O cardiologista Doug Hortmanshof, que acompanha o caso de Golden, vê o órgão artificial como solução futura para diminuir as filas do transplante. “É preciso seguir buscando novas e melhores tecnologias, conciliando bons resultados e preços acessíveis”, diz. O modelo brasileiro parece estar no caminho certo. Além de trazer inovações, também é o mais barato do mundo. Feito por incentivo público — apoiado por Fapesp, CNPQ, Ministério da Saúde e Hospital do Coração de São Paulo —, custa R$ 60 mil. Os modelos estrangeiros, privados, chegam a R$ 500 mil. A estimativa é que, daqui a alguns anos, o coração artificial possa ser fornecido pelo SUS.
Mas e se falhar? Andrade e demais envolvidos no projeto estão otimistas. A única preocupação, com base em testes nos bezerros, é a coagulação. É que o sangue, em contato com material sintético, cria coágulos que entopem a bomba artificial ou vasos sanguíneos, prejudicando o fluxo. Para que não ocorra, a solução é injetar a quantidade exata de anticoagulante — o excesso pode causar hemorragia interna. Isso exigirá controle de perto das amostras de sangue dos pacientes. “Todos serão acompanhados o tempo todo dentro do hospital até o transplante”, diz Andrade.

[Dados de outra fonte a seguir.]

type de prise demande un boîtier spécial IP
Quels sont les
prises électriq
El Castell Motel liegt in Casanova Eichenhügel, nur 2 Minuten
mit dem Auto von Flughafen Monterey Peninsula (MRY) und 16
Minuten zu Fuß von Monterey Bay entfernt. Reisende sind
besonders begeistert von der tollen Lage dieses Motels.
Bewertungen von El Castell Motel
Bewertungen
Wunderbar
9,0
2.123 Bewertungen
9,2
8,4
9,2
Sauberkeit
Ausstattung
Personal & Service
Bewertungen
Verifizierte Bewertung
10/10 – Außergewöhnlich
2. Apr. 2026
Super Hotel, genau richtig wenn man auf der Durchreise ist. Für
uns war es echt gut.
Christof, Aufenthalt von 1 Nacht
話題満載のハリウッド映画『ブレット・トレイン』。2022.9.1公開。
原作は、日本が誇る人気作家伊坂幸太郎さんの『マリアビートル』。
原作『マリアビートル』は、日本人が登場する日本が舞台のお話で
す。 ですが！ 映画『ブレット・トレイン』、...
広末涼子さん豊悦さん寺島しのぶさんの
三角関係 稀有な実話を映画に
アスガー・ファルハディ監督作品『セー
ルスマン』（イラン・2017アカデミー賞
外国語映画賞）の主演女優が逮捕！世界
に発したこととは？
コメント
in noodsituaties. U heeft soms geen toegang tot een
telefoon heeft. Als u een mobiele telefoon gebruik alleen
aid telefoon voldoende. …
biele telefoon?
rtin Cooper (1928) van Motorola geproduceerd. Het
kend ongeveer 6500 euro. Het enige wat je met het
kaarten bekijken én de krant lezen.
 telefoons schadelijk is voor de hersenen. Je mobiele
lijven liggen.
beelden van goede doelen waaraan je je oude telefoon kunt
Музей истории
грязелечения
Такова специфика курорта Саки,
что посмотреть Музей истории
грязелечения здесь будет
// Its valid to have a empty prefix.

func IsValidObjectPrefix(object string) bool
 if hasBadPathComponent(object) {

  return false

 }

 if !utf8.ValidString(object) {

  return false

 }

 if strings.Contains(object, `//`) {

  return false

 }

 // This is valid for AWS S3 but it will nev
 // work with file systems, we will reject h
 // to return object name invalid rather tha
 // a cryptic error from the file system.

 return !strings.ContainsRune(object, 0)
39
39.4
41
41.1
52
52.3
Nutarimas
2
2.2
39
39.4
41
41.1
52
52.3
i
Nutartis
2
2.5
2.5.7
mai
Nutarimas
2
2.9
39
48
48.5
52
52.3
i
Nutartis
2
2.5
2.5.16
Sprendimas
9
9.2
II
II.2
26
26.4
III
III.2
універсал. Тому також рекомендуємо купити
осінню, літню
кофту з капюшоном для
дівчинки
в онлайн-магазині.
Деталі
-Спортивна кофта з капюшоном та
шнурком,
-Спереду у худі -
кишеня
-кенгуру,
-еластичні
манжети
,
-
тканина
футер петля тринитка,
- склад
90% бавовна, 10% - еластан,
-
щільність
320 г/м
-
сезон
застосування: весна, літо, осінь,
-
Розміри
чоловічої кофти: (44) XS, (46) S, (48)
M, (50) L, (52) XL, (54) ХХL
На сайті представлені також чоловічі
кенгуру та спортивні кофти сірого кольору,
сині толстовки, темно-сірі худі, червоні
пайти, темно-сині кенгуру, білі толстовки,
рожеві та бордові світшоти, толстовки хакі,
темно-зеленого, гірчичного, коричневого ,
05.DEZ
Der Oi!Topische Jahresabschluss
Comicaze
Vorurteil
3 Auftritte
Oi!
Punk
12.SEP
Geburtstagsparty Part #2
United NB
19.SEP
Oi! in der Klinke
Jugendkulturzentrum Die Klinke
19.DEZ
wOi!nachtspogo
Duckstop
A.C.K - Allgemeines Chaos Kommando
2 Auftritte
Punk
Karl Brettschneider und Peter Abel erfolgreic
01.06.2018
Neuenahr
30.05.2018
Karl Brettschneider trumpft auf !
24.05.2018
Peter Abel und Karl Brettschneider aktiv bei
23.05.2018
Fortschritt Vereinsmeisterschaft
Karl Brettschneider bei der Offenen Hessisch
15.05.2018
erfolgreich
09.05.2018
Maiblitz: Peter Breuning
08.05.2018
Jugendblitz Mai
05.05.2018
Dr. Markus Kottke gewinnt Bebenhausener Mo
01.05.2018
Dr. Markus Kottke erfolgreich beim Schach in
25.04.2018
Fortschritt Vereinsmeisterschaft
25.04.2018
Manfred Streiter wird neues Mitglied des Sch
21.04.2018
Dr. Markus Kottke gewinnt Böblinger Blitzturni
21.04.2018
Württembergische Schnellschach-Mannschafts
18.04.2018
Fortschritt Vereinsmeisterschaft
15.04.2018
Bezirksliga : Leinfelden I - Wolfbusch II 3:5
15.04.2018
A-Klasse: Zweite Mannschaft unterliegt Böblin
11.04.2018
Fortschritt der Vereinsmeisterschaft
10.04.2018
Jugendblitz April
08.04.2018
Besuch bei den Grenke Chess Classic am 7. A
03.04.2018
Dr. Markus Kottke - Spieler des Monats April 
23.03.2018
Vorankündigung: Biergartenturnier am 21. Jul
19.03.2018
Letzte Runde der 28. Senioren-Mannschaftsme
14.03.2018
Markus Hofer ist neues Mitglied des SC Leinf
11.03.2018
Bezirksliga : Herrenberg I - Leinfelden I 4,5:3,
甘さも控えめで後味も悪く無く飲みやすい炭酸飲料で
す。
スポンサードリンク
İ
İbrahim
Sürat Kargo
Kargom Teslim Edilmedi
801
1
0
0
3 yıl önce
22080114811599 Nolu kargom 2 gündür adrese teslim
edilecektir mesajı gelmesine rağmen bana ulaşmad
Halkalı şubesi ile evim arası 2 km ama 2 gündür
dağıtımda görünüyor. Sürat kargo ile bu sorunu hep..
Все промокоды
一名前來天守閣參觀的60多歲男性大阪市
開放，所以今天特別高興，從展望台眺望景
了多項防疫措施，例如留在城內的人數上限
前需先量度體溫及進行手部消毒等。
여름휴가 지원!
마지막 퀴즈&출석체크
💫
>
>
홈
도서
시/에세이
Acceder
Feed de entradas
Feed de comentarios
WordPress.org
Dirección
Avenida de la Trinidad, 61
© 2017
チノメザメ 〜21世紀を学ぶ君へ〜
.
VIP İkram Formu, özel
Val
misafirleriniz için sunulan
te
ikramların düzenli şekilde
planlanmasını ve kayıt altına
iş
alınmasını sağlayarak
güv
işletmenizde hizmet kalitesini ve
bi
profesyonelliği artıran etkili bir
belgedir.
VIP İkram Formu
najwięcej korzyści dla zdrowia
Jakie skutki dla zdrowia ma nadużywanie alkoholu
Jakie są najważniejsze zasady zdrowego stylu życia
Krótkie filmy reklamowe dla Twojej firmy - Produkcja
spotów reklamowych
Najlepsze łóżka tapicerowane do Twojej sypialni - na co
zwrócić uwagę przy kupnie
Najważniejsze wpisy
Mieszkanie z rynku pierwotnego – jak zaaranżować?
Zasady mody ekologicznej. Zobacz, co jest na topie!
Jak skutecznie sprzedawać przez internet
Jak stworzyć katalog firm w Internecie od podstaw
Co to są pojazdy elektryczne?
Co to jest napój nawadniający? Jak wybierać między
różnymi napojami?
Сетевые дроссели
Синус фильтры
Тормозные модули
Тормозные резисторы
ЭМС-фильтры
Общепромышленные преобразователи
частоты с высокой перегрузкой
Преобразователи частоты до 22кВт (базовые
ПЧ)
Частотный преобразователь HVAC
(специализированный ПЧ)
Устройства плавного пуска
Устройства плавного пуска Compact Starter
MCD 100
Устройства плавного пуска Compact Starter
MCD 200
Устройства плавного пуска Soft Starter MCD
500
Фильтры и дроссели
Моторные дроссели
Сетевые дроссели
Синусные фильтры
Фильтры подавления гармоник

No futuro, todas as medições poderão ser feitas à distância. “Estamos desenvolvendo uma interface sem fio que permitirá enviar em tempo real os os dados do controlador”, diz Denys Nicolosi, responsável pela parte eletrônica. Será mais uma tecnologia inédita do coração artificial do Brasil. O país receberá de peito aberto.